How to Get Back on Track to Meet Year-End Goals
As the fourth quarter fast approaches, time is running out to meet your 2013 goals. It's not too late to get back on track. Here are a few tips to jump-start your efforts.
Take a look at the goals you set back in January. Which ones are already accomplished or near completion? Which ones need some serious attention? “We are [almost] in the last quarter, push to make it to the finish line,” says Dawn Gluskin, CEO of SolTec Electronics.
More generally, determine what your business’s strengths and weaknesses are. Use them to systematize your operations for the year to come, advises Brian Miller, chief operating officer of AdviCoach.
Develop an Action Plan
Based on what’s unfinished and how much time is left on the calendar, put together a daily action plan that will help you meet your goals by year’s end.
For example, let’s say you need to bring in another $250,000 to meet your annual revenue goal of $1 million. Divide those remaining sales by the number of selling days left in the year to get your daily revenue goal, Gluskin explains.
“Now come up with a list of daily actions that are going to inch you toward making the goal.” Hire help, if needed.
Organize Your Finances
Once your daily action plan is underway, turn your focus to finances and tax preparation. “You don’t want April smacking you in the face an monopolizing your time. Get your finances in order — this includes business insurance, taxes, business purchases, your retirement plans, balance sheets, and your banking,” says Phrantceena Halres, CEO of Total Protection Services Global, a security services company.
Do not, however, spend money simply to reduce your taxes. “A common mistake that small-business owners make is trying to avoid taxes by purchasing excess equipment or unduly pulling ahead future-year expenses,” says Rick Crossland, a business coach for ActionCoach. “Doing so depletes your cash position. You need your cash to grow your business.”
Calculate Your ROI
Your year-end prep should also include analysis of whether you’re getting the results you expect in the areas where you’re investing money.
For example: Are you getting the most for your marketing dollars? Diligently track the sources of leads for all sales. Note which marketing channels consistently produce new and repeat customers. Calculate your return on investment for each one and reallocate your resources accordingly, Crossland suggests.

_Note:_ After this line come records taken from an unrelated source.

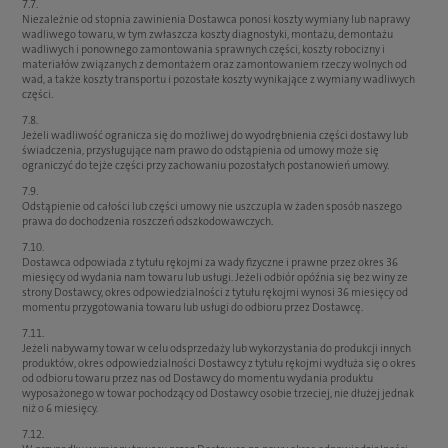
7.7.
Niezależnie od stopnia zawinienia Dostawca ponosi koszty wymiany lub naprawy
wadliwego towaru, w tym zwłaszcza koszty diagnostyki, montażu, demontażu
wadliwych i ponownego zamontowania sprawnych części, koszty robocizny i
materiałów związanych z demontażem oraz zamontowaniem rzeczy wolnych od
wad, a także koszty transportu i pozostałe koszty wynikające z wymiany wadliwych
części.
7.8.
Jeżeli wadliwość ogranicza się do możliwej do wyodrębnienia części dostawy lub
świadczenia, przysługujące nam prawo do odstąpienia od umowy może się
ograniczyć do tejże części przy zachowaniu pozostałych postanowień umowy.
7.9.
Odstąpienie od całości lub części umowy nie uszczupla w żaden sposób naszego
prawa do dochodzenia roszczeń odszkodowawczych.
7.10.
Dostawca odpowiada z tytułu rękojmi za wady fizyczne i prawne przez okres 36
miesięcy od wydania nam towaru lub usługi. Jeżeli odbiór opóźnia się bez winy ze
strony Dostawcy, okres odpowiedzialności z tytułu rękojmi wynosi 36 miesięcy od
momentu przygotowania towaru lub usługi do odbioru przez Dostawcę.
7.11.
Jeżeli nabywamy towar w celu odsprzedaży lub wykorzystania do produkcji innych
produktów, okres odpowiedzialności Dostawcy z tytułu rękojmi wydłuża się o okres
od odbioru towaru przez nas od Dostawcy do momentu wydania produktu
wyposażonego w towar pochodzący od Dostawcy osobie trzeciej, nie dłużej jednak
niż o 6 miesięcy.
7.12.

Don’t overlook the need to plan marketing and PR strategies for the coming year. “[Small-business owners] often commit what I call ‘random acts of marketing.’ This can lead to an inefficient use of time and money, both of which are scarce,” says Kevin Aschenbrenner, a senior vice president for Jaffe PR.
Focus on People
Your employees have a direct impact on your business’s success or failure. Think about who’s been a superstar this year — and who hasn’t.
“It’s time to stop tolerating your underperforming employees. The C players are costing you a tremendous amount of lost business and angst. You can replace C players with A players for similar money,” Crossland notes.
Meanwhile, thank everyone who’s made a positive impact — employees, partners, vendors, and advisers — and ask them what they think you could do better going forward.
“Make sure they know this year how much you recognize the role they’ve played in the company’s success,” Halres says. “This will promote a strong opening and good morale for the new business year.”
Sheryl Nance-Nash is a business writer for Intuit and is passionate about solving small business problems.